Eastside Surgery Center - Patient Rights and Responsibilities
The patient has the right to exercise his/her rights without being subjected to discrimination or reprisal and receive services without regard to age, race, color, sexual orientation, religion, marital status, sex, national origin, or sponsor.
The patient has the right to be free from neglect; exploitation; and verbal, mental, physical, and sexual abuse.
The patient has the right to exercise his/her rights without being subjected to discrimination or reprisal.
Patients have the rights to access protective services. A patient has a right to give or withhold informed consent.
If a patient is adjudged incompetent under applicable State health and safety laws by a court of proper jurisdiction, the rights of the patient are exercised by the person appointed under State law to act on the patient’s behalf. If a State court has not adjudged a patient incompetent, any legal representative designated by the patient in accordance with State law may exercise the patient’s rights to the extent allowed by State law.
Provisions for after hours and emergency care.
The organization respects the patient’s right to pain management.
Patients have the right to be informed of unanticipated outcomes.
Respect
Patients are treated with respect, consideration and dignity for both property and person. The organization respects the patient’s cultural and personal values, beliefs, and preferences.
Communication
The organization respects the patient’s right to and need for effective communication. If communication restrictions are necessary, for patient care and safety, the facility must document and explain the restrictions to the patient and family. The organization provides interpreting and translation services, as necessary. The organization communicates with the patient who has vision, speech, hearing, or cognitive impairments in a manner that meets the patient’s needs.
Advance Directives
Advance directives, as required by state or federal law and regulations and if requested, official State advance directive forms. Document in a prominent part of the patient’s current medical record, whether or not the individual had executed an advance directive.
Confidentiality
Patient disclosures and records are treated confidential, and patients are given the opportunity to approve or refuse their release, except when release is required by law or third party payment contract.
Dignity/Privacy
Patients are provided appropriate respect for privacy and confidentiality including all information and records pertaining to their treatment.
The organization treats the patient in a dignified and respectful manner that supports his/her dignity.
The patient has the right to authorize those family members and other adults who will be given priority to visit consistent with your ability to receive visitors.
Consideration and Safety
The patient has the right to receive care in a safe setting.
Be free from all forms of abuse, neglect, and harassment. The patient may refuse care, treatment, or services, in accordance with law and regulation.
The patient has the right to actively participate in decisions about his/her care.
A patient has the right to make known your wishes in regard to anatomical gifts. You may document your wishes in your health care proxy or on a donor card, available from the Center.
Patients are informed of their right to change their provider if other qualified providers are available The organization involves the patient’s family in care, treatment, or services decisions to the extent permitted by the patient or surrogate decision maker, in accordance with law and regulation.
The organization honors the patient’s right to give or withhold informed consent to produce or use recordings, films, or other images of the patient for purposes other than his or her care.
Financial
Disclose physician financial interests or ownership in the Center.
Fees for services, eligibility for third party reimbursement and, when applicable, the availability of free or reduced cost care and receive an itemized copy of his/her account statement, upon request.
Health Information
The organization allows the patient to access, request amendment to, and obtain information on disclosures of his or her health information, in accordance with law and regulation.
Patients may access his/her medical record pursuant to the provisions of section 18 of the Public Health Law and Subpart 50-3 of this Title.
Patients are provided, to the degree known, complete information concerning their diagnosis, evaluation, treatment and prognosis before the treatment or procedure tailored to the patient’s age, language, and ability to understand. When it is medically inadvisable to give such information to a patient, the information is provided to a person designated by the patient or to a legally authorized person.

▶ **What this task involves**
Using the records above, list each line that includes "being".

▶ **Written reply**
The patient has the right to exercise his/her rights without being subjected to discrimination or reprisal and receive services without regard to age, race, color, sexual orientation, religion, marital status, sex, national origin, or sponsor.
The patient has the right to exercise his/her rights without being subjected to discrimination or reprisal.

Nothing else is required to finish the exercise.